España está pagando un alto precio por la ingenuidad de los mismos dirigentes que pactaron una transición cediendo competencias fundamentales a los separatistas. La secesión está fundada sobre una educación pública que durante casi cuarenta años ha favorecido el crecimiento del caldo separatista, poniendo el acento en las diferencias lingüísticas y culturales antes que en aquello que une a los españoles. La ideología sectaria subyacente a este proceso (el marxismo antes y el relativismo izquierdista hoy) promovió de manera eficaz la división de los catalanes y los vascos. Hoy, un Estado debilitado por el relativismo evanescente es un Estado que abjura de la historia de España y de la tradición religiosa que actúa como argamasa de unidad nacional.
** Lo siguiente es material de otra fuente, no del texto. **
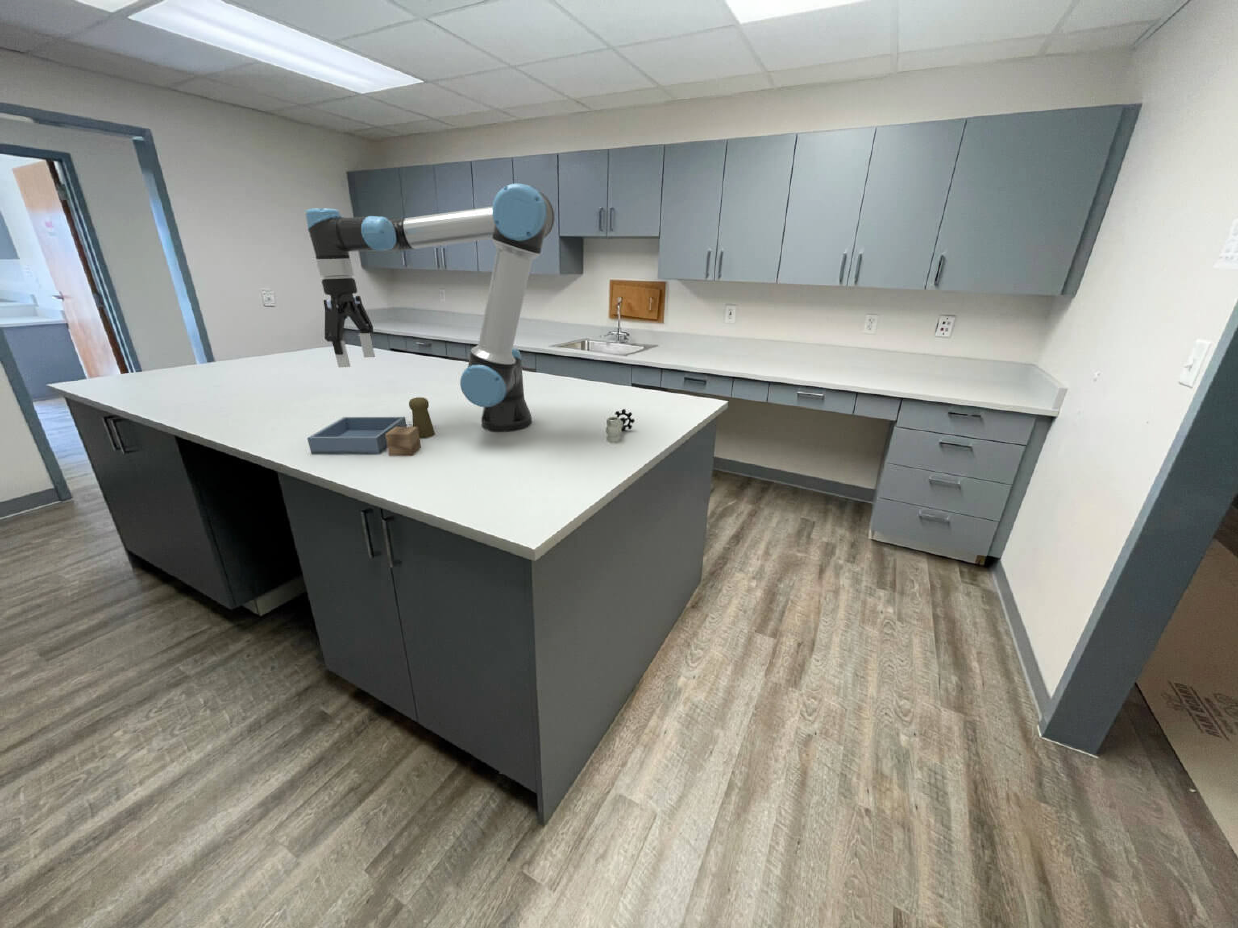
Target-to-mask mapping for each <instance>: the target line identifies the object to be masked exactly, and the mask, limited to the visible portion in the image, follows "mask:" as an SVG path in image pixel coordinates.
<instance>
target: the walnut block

Menuda lección para el Perú. Si cedemos la educación al enemigo sectario y relativista, no nos quejemos después cuando llegue el separatismo a tocar nuestra puerta. Si las nuevas generaciones de peruanos son capturadas por ideologías disolventes de odio y resentimiento perpetuo, el electorado puede volcarse hacia opciones radicales. De allí la importancia de la educación. Recuperarla para la Peruanidad es un imperativo moral de cara al Bicentenario. Necesitamos ideas que nos unan, ideas basadas en la realidad de nuestro mestizaje histórico. De lo contrario, si apostamos por la secesión y el odio, muy pronto estallará el llanto y el rechinar de dientes.